Vamos aos meus argumentos pois, por tópicos para facilitar, começando pelo mais mesquinho, enganado e enganador deles, o do dinheiro:

– Dizem por aí que biógrafos e editoras fazem rios de dinheiro enquanto os pobres biografados ficam a ver navios. Ora, façamos uma conta simples. Uma biografia de determinado artista tem preço de capa de R$ 39,90, preço médio (barato) de um livro de 200 a 300 páginas. Desse valor, tiramos os descontos comerciais (o preço real pago pela livraria para vender o livro, em torno de 50% do valor de capa). Suponhamos que tal livro venda 20 mil exemplares, número significativo para os nossos padrões de país não leitor. 20mil x 20,00 (arredondando) = 400.000,00, certo?

Uma dinheirama? Não! Porque por mais que o preço final estabelecido pela editora leve em conta os custos de produção do livro, raramente consegue cobrir as despesas com funcionários, infra-estrutura, logística de armazenamento e transporte, eventuais perdas etc. E isso levando em conta que o livro será um sucesso, e que venderá muito, e sairá na imprensa, e que não será devolvido pelas livrarias, o que nem sempre acontece.

Ao biógrafo, aquele magnata, restam 10% das vendas líquidas, ou seja, no caso acima, R$ 40.000,00 pelo esgotamento de uma tiragem que, repito, é expressiva e difícil de obter.

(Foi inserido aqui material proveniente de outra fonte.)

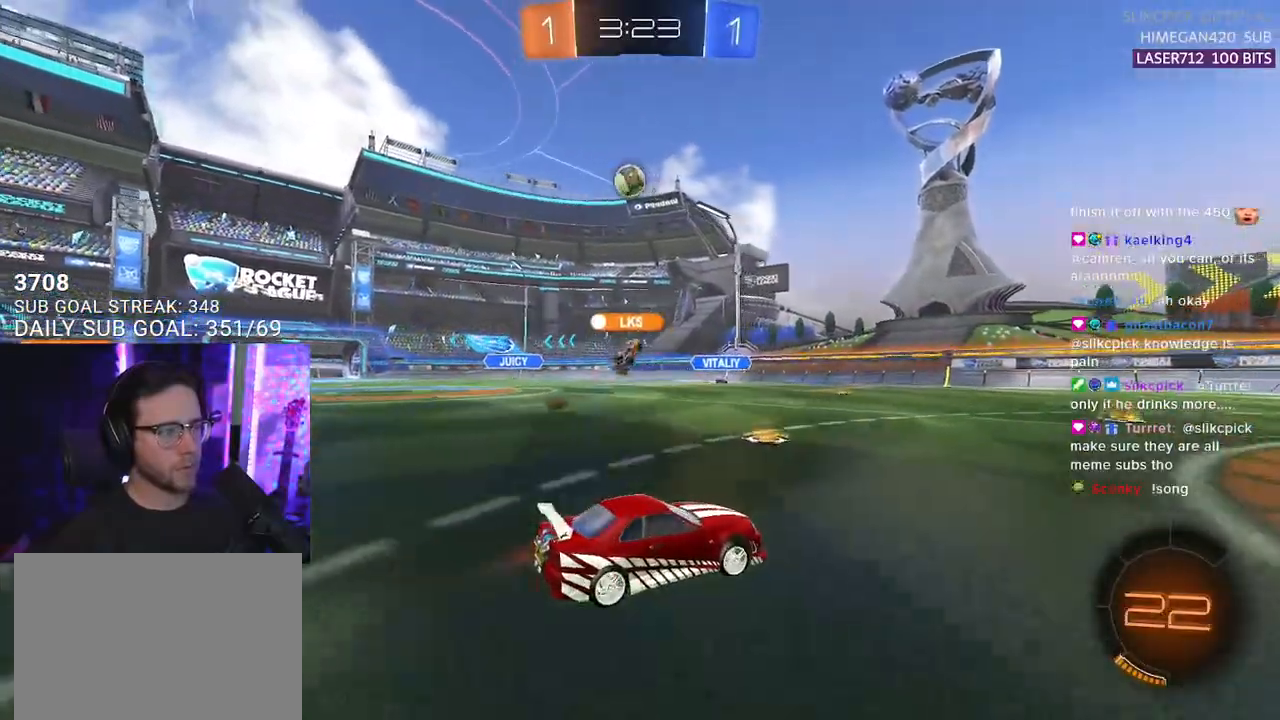
{"buttons": ["R2"], "left_stick": "center", "right_stick": "center", "events": [[117, "left_stick", "center"], [383, "left_stick", "left"], [500, "left_stick", "center"]]}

Mas quem ganha R$ 40.000,00 nesse Brasil de meu Deus? Até seria uma bolada receber isso de um dia para outro, mas normalmente, escritores que tocam uma pesquisa extensa a sério chegam a ficar anos em função de um livro, período em que não conseguem se dedicar intensivamente a outras atividades remuneradas. E esse valor é proporcional à venda, ou seja, se o livro encalhar na prateleira, necas.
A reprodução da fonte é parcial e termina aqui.